» Extracted data
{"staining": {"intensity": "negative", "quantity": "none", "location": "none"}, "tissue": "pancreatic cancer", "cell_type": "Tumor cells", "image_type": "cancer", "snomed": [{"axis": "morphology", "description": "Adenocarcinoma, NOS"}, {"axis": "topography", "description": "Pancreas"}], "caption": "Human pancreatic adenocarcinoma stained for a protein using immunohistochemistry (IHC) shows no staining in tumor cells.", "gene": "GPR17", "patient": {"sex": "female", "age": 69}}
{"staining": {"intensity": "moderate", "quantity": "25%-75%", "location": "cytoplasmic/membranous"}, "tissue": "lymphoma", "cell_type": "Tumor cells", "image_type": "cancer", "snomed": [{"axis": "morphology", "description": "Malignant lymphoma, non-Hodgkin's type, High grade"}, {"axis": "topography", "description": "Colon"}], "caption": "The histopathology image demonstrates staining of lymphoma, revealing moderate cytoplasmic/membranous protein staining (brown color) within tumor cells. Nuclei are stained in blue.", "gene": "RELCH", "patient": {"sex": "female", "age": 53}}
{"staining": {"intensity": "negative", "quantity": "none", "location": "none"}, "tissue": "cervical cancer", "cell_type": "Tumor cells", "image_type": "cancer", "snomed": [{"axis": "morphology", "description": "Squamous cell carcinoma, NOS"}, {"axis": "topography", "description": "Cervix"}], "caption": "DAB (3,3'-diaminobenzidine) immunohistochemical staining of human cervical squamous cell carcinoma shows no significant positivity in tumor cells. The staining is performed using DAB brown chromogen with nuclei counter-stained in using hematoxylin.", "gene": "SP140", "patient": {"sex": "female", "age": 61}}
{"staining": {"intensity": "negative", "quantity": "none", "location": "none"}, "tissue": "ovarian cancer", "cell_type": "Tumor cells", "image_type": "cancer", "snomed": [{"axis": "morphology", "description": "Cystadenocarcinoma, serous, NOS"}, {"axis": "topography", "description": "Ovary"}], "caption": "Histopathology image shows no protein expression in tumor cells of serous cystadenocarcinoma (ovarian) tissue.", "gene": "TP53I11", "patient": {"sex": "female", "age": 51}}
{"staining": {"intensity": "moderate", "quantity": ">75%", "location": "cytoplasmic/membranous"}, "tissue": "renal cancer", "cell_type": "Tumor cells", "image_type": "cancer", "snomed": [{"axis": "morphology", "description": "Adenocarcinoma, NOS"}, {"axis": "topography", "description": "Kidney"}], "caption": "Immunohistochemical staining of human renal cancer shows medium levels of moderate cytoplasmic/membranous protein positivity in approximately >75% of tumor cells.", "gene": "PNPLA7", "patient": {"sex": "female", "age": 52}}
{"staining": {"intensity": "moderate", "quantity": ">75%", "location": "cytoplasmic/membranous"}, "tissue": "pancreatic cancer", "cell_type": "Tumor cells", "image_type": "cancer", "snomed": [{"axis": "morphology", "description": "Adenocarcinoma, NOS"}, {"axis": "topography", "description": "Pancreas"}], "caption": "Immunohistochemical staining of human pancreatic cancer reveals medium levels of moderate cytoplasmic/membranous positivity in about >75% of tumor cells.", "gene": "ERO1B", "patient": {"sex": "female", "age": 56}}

» Exercise instructions
Return each line of the material in which the string "using" can be found.

» Written answer
{"staining": {"intensity": "negative", "quantity": "none", "location": "none"}, "tissue": "pancreatic cancer", "cell_type": "Tumor cells", "image_type": "cancer", "snomed": [{"axis": "morphology", "description": "Adenocarcinoma, NOS"}, {"axis": "topography", "description": "Pancreas"}], "caption": "Human pancreatic adenocarcinoma stained for a protein using immunohistochemistry (IHC) shows no staining in tumor cells.", "gene": "GPR17", "patient": {"sex": "female", "age": 69}}
{"staining": {"intensity": "negative", "quantity": "none", "location": "none"}, "tissue": "cervical cancer", "cell_type": "Tumor cells", "image_type": "cancer", "snomed": [{"axis": "morphology", "description": "Squamous cell carcinoma, NOS"}, {"axis": "topography", "description": "Cervix"}], "caption": "DAB (3,3'-diaminobenzidine) immunohistochemical staining of human cervical squamous cell carcinoma shows no significant positivity in tumor cells. The staining is performed using DAB brown chromogen with nuclei counter-stained in using hematoxylin.", "gene": "SP140", "patient": {"sex": "female", "age": 61}}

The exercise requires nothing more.